ACS Omega. 2025 Apr 7;10(15):15598-15609. doi: 10.1021/acsomega.5c00829. eCollection 2025 Apr 22.
Structure-based virtual screening methods are, nowadays, one of the key pillars of computational drug discovery. In recent years, high-throughput docking campaigns aided by machine learning (ML)-based protocols have emerged as a way to accelerate the identification of top-scoring molecules within ultralarge chemical molecule libraries. However, studies validating these ML approaches used one or two targets and/or small molecule libraries. Herein, we extended the validation of ML protocols at retrieving virtual hits in an accelerated fashion by using two standard publicly available ∼100M molecule libraries and also a comprehensive benchmark set involving molecular docking scores of a 10M molecule library in 10 diverse protein targets with two docking programs, PLANTS and AutoDock Vina. In the 10M benchmark set, we have shown that, on average, more than 60 and 70% of the top 10k and top 1k molecules, respectively, can be retrieved while reducing the number of docking evaluations by more than 97%, indicating a robust performance of the ML protocol. With larger molecule libraries, we have shown that a proportional increase in the training set size enhances the performance of the ML model at retrieving virtual hits. In summary, our results support the use of ML methods to retrieve top-scoring molecules for chemical libraries containing hundreds of millions or even billions of molecules, where the role of ML models becomes even more critical as brute-force exploration of such chemical libraries through molecular docking is inaccessible in reasonable time frames.

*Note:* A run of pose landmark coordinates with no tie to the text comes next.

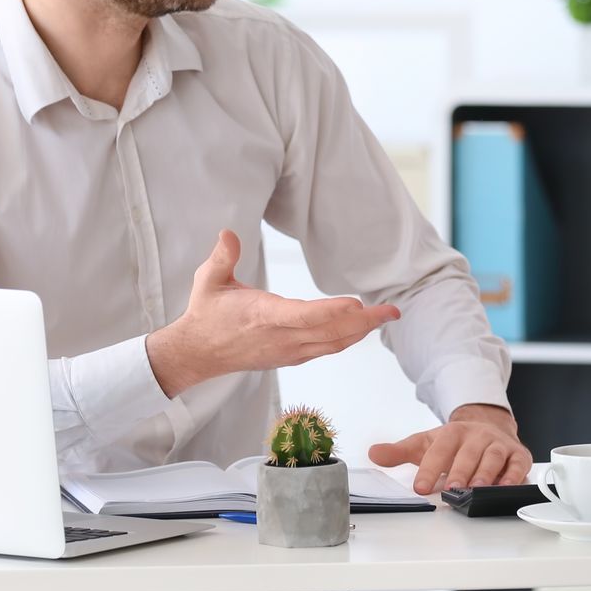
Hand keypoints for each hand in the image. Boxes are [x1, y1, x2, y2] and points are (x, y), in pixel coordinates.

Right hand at [145, 230, 400, 395]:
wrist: (197, 353)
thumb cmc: (206, 314)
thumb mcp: (208, 280)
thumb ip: (222, 257)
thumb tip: (228, 234)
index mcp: (264, 316)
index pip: (304, 316)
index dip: (332, 311)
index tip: (357, 303)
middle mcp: (281, 337)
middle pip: (331, 333)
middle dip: (365, 322)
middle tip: (393, 310)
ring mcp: (288, 350)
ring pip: (333, 344)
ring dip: (361, 331)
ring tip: (385, 317)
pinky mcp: (290, 356)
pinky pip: (326, 349)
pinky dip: (346, 339)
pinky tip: (361, 329)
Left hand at [367, 404, 531, 494]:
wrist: (487, 428)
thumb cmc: (455, 443)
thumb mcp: (425, 444)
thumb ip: (399, 452)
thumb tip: (373, 453)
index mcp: (453, 432)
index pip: (440, 449)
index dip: (430, 468)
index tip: (421, 487)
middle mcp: (478, 436)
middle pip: (469, 453)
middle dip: (461, 471)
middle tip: (453, 490)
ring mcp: (499, 445)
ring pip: (494, 458)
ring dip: (486, 474)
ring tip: (477, 490)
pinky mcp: (518, 455)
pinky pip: (518, 465)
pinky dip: (514, 476)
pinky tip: (505, 487)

基于结构的虚拟筛选方法如今是计算药物发现的关键支柱之一。近年来,借助基于机器学习(ML)的协议开展的高通量对接活动已成为一种加速在超大型化学分子库中识别高分值分子的方法。然而,验证这些ML方法的研究仅使用了一两个靶点和/或小分子库。在此,我们通过使用两个标准的公开可用的约1亿分子库以及一个综合基准集(涉及一个1000万分子库在10种不同蛋白质靶点上使用PLANTS和AutoDock Vina这两个对接程序的分子对接分数),扩展了对ML协议以加速方式检索虚拟命中物的验证。在1000万基准集中,我们已经表明,平均而言,分别可以检索到前10000和前1000分子中的60%以上和70%以上,同时将对接评估次数减少97%以上,这表明ML协议具有强大的性能。对于更大的分子库,我们已经表明训练集大小的成比例增加会提高ML模型在检索虚拟命中物方面的性能。总之,我们的结果支持使用ML方法来检索包含数亿甚至数十亿分子的化学库中的高分值分子,在这种情况下,由于在合理的时间框架内无法通过分子对接对如此庞大的化学库进行蛮力探索,ML模型的作用变得更加关键。